====== The records

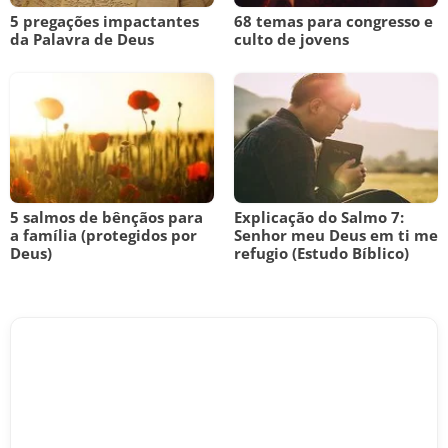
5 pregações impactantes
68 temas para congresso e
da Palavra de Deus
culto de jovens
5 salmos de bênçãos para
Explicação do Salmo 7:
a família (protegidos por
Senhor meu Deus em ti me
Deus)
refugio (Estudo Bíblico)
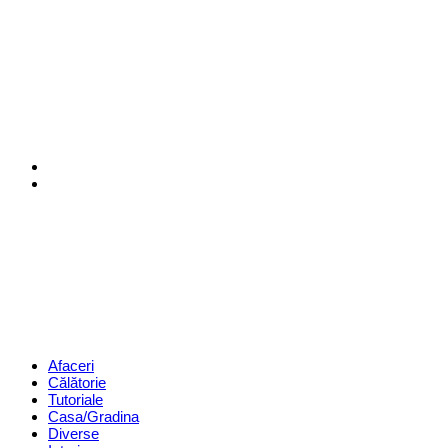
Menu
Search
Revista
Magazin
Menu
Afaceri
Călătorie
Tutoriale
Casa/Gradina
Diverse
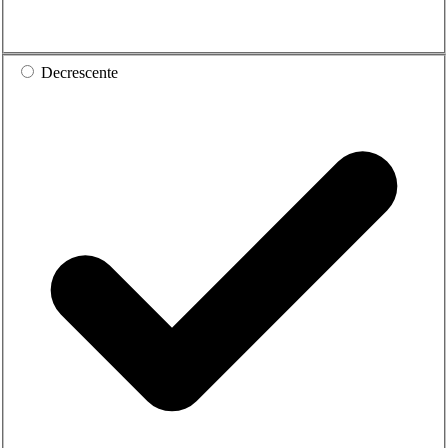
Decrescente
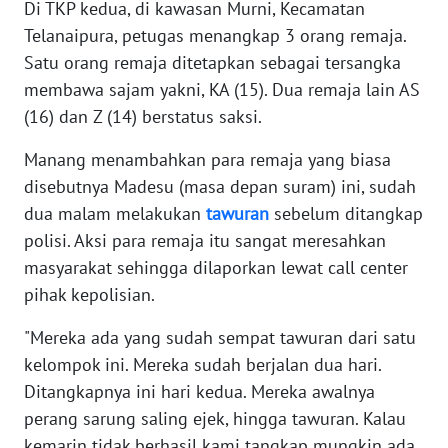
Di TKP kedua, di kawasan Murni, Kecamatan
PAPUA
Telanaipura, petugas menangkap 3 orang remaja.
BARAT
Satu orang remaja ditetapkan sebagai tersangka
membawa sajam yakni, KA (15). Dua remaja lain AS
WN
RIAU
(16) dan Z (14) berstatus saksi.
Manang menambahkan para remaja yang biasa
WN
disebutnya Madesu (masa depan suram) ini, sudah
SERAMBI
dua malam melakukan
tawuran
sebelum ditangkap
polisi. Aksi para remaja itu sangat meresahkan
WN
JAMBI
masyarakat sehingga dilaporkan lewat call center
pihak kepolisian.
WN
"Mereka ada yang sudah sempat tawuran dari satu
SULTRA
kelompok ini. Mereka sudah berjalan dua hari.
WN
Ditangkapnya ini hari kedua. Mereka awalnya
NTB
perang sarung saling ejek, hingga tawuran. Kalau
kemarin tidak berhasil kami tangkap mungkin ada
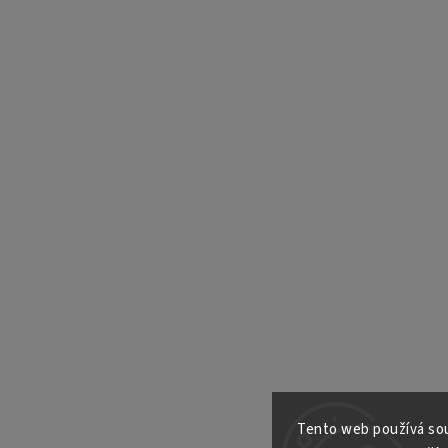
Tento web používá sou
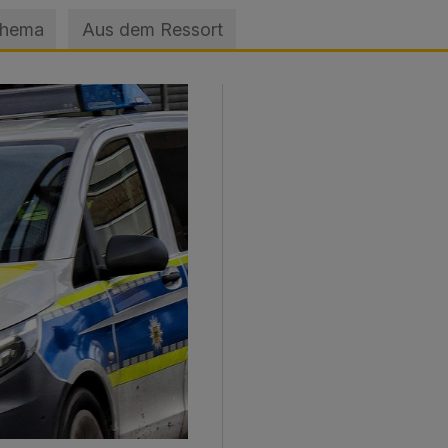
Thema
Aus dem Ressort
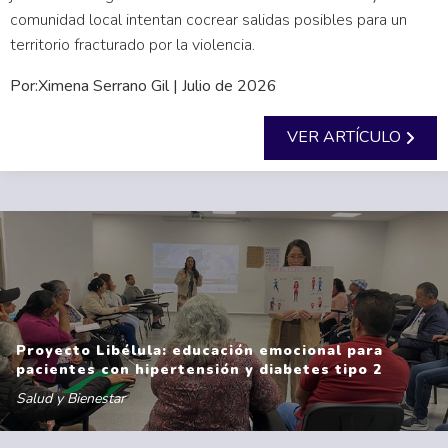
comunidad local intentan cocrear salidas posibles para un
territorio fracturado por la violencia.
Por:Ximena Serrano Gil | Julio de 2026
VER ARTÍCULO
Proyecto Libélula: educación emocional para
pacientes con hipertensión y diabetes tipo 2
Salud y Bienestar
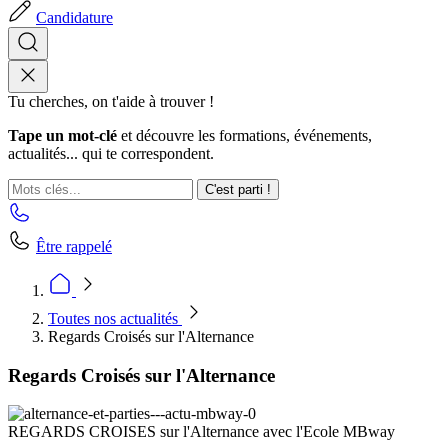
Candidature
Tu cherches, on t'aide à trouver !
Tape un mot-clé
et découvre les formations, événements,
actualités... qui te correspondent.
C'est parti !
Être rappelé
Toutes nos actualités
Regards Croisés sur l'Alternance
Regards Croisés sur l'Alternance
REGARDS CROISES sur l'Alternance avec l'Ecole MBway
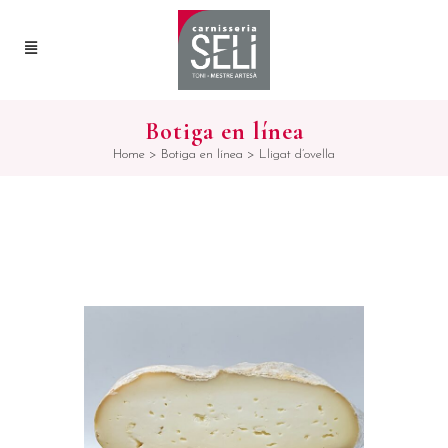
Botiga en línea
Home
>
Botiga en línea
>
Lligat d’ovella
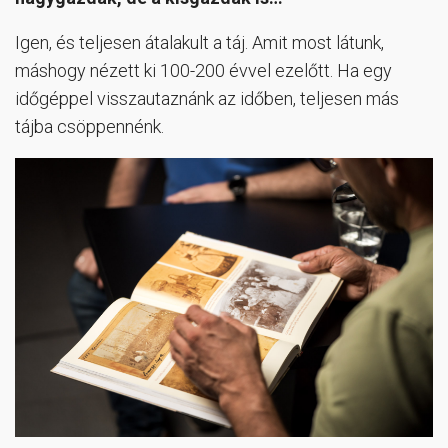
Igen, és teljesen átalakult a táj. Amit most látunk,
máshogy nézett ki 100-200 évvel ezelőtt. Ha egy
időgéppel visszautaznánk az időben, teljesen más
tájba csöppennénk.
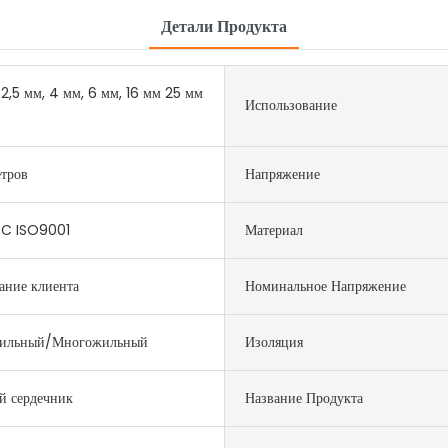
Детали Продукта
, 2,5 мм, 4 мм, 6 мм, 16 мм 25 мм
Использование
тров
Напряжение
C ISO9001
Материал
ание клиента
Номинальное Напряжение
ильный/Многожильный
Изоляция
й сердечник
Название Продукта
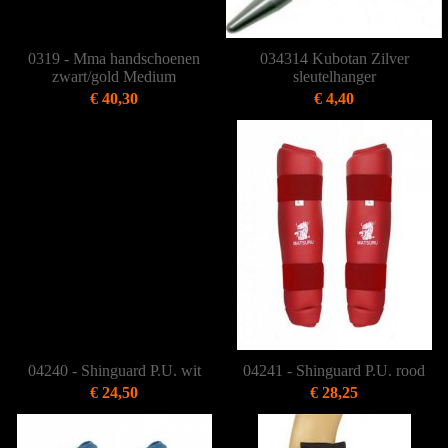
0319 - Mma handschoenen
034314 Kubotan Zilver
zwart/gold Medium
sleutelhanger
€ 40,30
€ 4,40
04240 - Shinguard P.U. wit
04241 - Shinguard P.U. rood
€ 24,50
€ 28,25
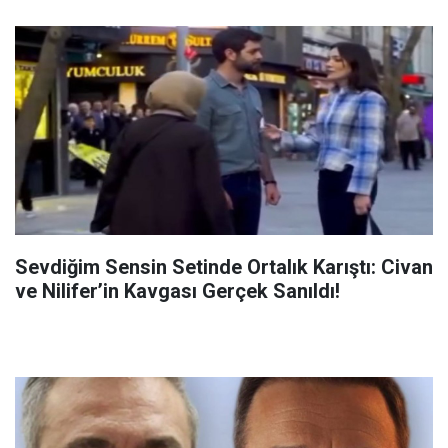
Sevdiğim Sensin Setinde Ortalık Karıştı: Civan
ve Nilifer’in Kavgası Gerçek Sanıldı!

============

Reproduce verbatim the stretch of the data from the line containing "Igen, és teljesen" through the line containing "Название Продукта", omitting the pictures.

Igen, és teljesen átalakult a táj. Amit most látunk,
máshogy nézett ki 100-200 évvel ezelőtt. Ha egy
időgéppel visszautaznánk az időben, teljesen más
tájba csöppennénk.
Детали Продукта
, 2,5 мм, 4 мм, 6 мм, 16 мм 25 мм
Использование
тров
Напряжение
C ISO9001
Материал
ание клиента
Номинальное Напряжение
ильный/Многожильный
Изоляция
й сердечник
Название Продукта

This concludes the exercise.